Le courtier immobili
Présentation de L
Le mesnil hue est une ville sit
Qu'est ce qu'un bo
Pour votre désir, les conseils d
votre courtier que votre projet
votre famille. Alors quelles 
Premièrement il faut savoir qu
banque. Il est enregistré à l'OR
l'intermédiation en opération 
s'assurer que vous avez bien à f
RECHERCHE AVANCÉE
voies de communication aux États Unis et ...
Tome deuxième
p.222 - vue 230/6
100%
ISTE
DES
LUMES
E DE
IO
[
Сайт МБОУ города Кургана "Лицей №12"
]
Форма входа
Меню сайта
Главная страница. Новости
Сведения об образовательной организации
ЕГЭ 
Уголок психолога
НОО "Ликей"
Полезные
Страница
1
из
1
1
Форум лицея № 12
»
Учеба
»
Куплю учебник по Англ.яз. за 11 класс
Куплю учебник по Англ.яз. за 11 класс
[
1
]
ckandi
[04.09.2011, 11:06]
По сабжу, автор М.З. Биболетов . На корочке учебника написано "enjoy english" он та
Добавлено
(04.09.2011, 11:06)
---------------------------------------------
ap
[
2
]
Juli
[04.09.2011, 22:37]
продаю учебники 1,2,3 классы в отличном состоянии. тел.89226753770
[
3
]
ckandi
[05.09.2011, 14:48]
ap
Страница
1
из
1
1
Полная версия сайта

...

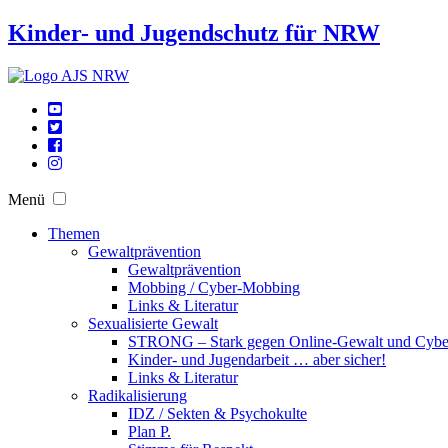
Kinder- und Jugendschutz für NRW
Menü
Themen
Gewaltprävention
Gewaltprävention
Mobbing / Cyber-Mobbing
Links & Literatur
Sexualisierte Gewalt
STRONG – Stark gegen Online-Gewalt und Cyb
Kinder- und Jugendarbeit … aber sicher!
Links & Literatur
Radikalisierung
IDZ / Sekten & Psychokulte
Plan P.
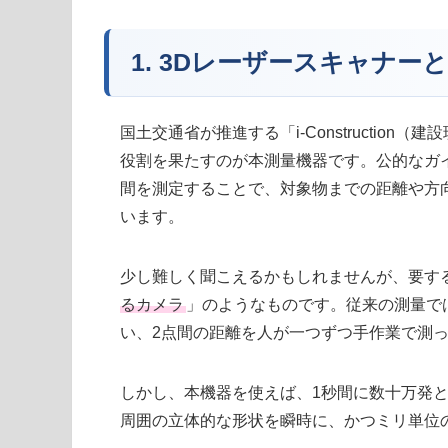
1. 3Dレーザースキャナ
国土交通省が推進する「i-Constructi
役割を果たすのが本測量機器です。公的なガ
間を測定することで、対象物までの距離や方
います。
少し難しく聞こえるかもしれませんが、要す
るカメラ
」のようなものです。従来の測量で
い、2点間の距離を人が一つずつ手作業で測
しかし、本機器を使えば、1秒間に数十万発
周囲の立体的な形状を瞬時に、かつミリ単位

● Activity:
Copy the entries above word for word, beginning at the line containing "Kinder- und Jugendschutz für NRW" and ending at the line containing "周囲の立体的な形状を瞬時に、かつミリ単位", with both of those lines included. Do not include the pictures.

● Reply to the exercise:
Kinder- und Jugendschutz für NRW
Menü
Themen
Gewaltprävention
Gewaltprävention
Mobbing / Cyber-Mobbing
Links & Literatur
Sexualisierte Gewalt
STRONG – Stark gegen Online-Gewalt und Cyb
Kinder- und Jugendarbeit … aber sicher!
Links & Literatur
Radikalisierung
IDZ / Sekten & Psychokulte
Plan P.
1. 3Dレーザースキャナ
国土交通省が推進する「i-Constructi
役割を果たすのが本測量機器です。公的なガ
間を測定することで、対象物までの距離や方
います。
少し難しく聞こえるかもしれませんが、要す
るカメラ
」のようなものです。従来の測量で
い、2点間の距離を人が一つずつ手作業で測
しかし、本機器を使えば、1秒間に数十万発
周囲の立体的な形状を瞬時に、かつミリ単位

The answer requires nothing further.